Настороженно озираясь, он двинулся по коридору. Всего десяток футов, несколько шагов босиком по покрытой высохшей грязью ковровой дорожке, а внутри зашевелилось нехорошее предчувствие. Даже не предчувствие — уверенность. Гарри уже знал, что увидит, и от этого неизбежного знания становилось гадко, мерзко на душе. Шаг за шагом, чувствуя, как трется о голую кожу жесткая, мятая ткань брюк, морщась, невольно задерживая дыхание и понимая, что ничего нельзя изменить. Оно, это знание, витало в воздухе тяжелым, теплым горько–соленым запахом меди, и добравшись наконец до комнаты, проделав эти несколько шагов, Гарри в изнеможении прислонился плечом к косяку.
— Гарри? — тихонько позвала Луна, появляясь на пороге их комнаты и стягивая на груди края блузки.
— Не подходи сюда, — выдохнул он, прижимая ладонь с растопыренными пальцами к лакированному дереву двери. Слегка надавил, слыша за спиной неуверенные шаги: она не послушалась или не услышала его.
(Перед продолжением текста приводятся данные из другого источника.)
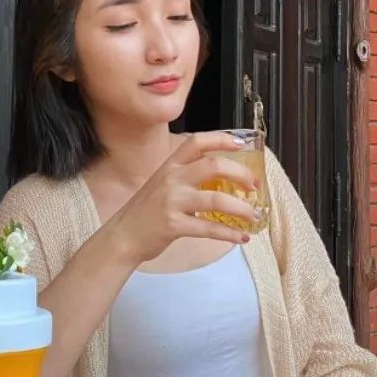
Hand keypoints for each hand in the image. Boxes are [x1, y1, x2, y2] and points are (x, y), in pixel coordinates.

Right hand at [111, 131, 261, 265]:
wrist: (122, 236)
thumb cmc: (145, 212)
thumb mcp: (161, 185)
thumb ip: (186, 178)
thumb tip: (222, 179)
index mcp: (169, 166)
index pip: (196, 142)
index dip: (221, 139)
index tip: (241, 144)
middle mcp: (171, 179)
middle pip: (213, 165)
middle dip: (240, 174)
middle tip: (253, 186)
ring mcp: (172, 202)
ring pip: (216, 199)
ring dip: (241, 208)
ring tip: (253, 216)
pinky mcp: (173, 225)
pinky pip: (209, 229)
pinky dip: (229, 234)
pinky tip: (241, 238)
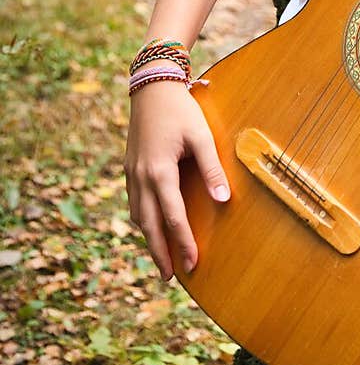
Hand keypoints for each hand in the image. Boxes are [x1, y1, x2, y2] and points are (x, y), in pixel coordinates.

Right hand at [124, 79, 229, 281]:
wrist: (152, 87)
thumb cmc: (181, 110)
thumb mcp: (202, 136)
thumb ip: (212, 169)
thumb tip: (224, 200)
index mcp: (159, 172)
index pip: (173, 217)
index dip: (183, 243)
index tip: (193, 264)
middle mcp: (141, 177)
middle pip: (149, 226)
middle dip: (160, 253)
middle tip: (171, 277)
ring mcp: (132, 173)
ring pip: (139, 216)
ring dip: (149, 239)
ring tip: (161, 259)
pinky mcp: (130, 168)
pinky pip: (135, 202)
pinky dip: (143, 220)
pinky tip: (151, 226)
Первым, что он увидел, была размазанная по полу кровь, словно густая подсохшая краска: брызги, разводы, отпечатки подошв и каблуков. Создавалось впечатление, будто кто‑то поскользнулся и грохнулся на пол, а потом долго и безуспешно пытался вскочить на ноги.
Малфой.
Тело Блейза Забини Гарри обнаружил возле растопленного камина. Полностью одетое и… мертвое. Черные дорожки крови брали начало от раскинутых в стороны рук, под головой расползлась целая лужа: оранжевые отблески пламени танцевали на ее глянцевой поверхности.
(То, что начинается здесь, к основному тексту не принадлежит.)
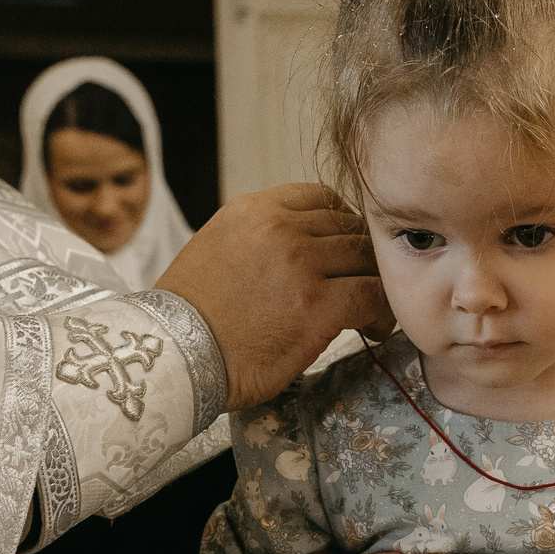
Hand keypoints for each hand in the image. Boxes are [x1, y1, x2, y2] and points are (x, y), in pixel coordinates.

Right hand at [157, 183, 391, 410]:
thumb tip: (300, 249)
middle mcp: (280, 228)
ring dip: (376, 285)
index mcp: (254, 210)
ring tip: (373, 313)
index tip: (347, 254)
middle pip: (349, 229)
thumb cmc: (190, 318)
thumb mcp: (216, 250)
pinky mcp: (317, 304)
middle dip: (363, 260)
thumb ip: (259, 239)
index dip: (343, 226)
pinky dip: (381, 313)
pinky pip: (371, 296)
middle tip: (367, 288)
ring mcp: (301, 263)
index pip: (321, 198)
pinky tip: (373, 330)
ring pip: (365, 260)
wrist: (173, 355)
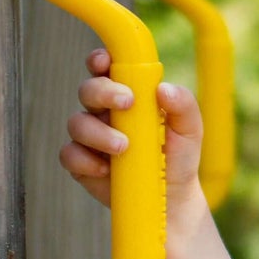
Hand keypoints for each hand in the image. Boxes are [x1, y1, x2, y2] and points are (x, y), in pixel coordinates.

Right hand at [63, 48, 205, 223]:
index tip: (106, 62)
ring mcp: (90, 138)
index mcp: (127, 95)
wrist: (172, 198)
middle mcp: (104, 112)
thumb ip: (183, 105)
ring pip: (77, 123)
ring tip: (124, 146)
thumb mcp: (189, 129)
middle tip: (127, 103)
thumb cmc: (178, 156)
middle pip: (88, 90)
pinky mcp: (82, 163)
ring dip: (98, 132)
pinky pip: (69, 155)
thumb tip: (163, 89)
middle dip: (103, 92)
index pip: (106, 69)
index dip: (99, 60)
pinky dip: (84, 160)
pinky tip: (105, 169)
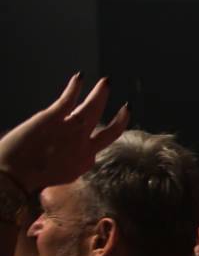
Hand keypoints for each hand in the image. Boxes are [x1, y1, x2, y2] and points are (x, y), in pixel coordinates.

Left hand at [0, 75, 128, 194]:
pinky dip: (75, 87)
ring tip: (105, 83)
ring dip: (100, 94)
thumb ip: (74, 166)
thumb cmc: (31, 178)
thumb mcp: (60, 177)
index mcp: (84, 161)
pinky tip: (80, 77)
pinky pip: (69, 98)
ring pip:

Гарри почувствовал, как неумолимый жгут отчаяния и страха туго сдавливает горло, не давая ни вдохнуть, ни выдохнуть. Он открыл рот, хватая пересохшими губами воздух, силясь выдавить хоть слово: удержать Луну, запретить ей входить в комнату, не позволить увидеть… И не смог. Тошнотворный ужас кольцами свернулся в желудке, зашевелился, и Гарри попятился, едва переставляя ослабевшие ноги, усиленно глотая всухую, не давая рвотным позывам взять над собой верх. Натолкнулся спиной на застывшую в проходе ошарашенную Луну. Оглянулся. Глаза у девушки сделались неживыми, омертвевшими, стеклянными, как у одного из чучел животных в кабинете Макгоннагал. Захотелось закрыть ее собой, отгородить от чудовищного зрелища, взмахнуть палочкой и стереть из ее памяти воспоминания. Уж лучше мучительный туман и настороженные вопросы, чем этот жуткий остекленевший взгляд, словно приклеенный к распластанному на полу телу.
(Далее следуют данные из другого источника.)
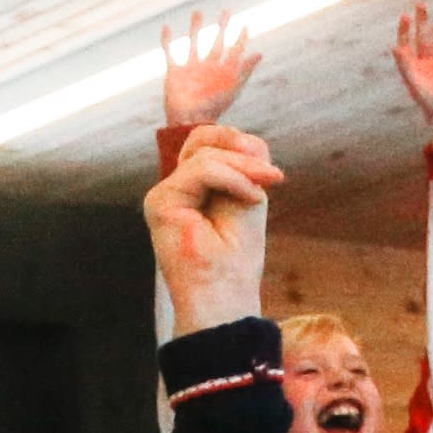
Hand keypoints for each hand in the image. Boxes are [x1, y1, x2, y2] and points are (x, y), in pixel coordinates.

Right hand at [145, 124, 283, 331]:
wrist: (224, 296)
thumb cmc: (237, 255)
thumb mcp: (249, 194)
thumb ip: (244, 161)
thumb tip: (245, 139)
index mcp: (193, 187)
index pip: (209, 141)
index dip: (240, 144)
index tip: (274, 175)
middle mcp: (174, 188)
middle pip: (203, 137)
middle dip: (241, 149)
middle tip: (271, 177)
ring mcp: (163, 195)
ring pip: (204, 153)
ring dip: (243, 169)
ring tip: (260, 195)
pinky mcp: (158, 202)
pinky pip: (201, 170)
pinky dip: (232, 179)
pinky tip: (250, 199)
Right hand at [159, 13, 256, 133]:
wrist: (188, 123)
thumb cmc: (212, 109)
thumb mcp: (231, 88)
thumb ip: (245, 70)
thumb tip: (260, 53)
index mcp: (222, 72)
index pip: (234, 51)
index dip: (240, 39)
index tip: (245, 26)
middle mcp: (207, 68)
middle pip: (217, 43)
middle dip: (222, 28)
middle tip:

— Пойдем, — Гарри сжал пальцы у нее на запястье, потянул за собой. — Нужно вернуться в комнату и поставить защиту. До утра не выходить. Вспомнить все заклятия, какие знаем. Где у тебя гвоздь? Для чего‑то он все‑таки нужен, раз Моуди велел взять его с собой. Распотрошим Кодекс, сожжем к чертовой матери в камине — будем выдергивать страничку за страничкой, пока не выпытаем все, что нужно.
Гарри говорил и говорил, таща Луну за собой к оставшейся открытой двери их комнаты. Главное — не молчать. Говорить. Все равно о чем. Лишь бы слышать звучание голоса в леденящей, мертвой тишине коридора. Лишь бы помнить о том, что у него все еще есть голос и что раз этот голос звучит, значит, ты жив.